Application Security Testing and Source Code Review

Most code reviews for application security testing incorporate a manual source code review process to pinpoint significant code-level issues that might be leveraged by attackers to compromise a system and/or application. In addition to manual review guided automated tools, including publicly available tools from the U.S. Department of Homeland Security (DHS), Software Assurance Marketplace (SWAMP) platform, are leveraged to perform static and dynamic analysis to detect sensitive code snippets which can potentially be abused. Our SMEs will use use program slicing scripts trace code dependencies and locate the specific locations of any identified. We identify weaknesses as defined in the MITRE standard of Common Weakness Enumeration includes running a set of publicly available tools.
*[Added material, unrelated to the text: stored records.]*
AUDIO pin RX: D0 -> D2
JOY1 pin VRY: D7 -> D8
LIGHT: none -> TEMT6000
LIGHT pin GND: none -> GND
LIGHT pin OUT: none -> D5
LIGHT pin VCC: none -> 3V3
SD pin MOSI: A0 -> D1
ESL Global Cybersecurity Institute

Our state-of-the-art Cyber Range and Training Center, located at the ESL Global Cybersecurity Institute on RIT’s campus in Rochester, NY. It is capable of hosting more than 5,000 virtual machines simultaneously in immersive scenarios, enabling Executive Incident Response Training, Threat Intelligence and Emulation Training, and more.

Within this infrastructure, we are able to introduce threat intelligence systems in scale replicas of any massive, global business, with specific focus on healthcare, energy, and finance. The Cyber Range and Training Center provides alternate reality instructional vignettes for cohorts of corporate leaders and IT security professionals to experiment and learn, facilitating research opportunities in the most critical of industries.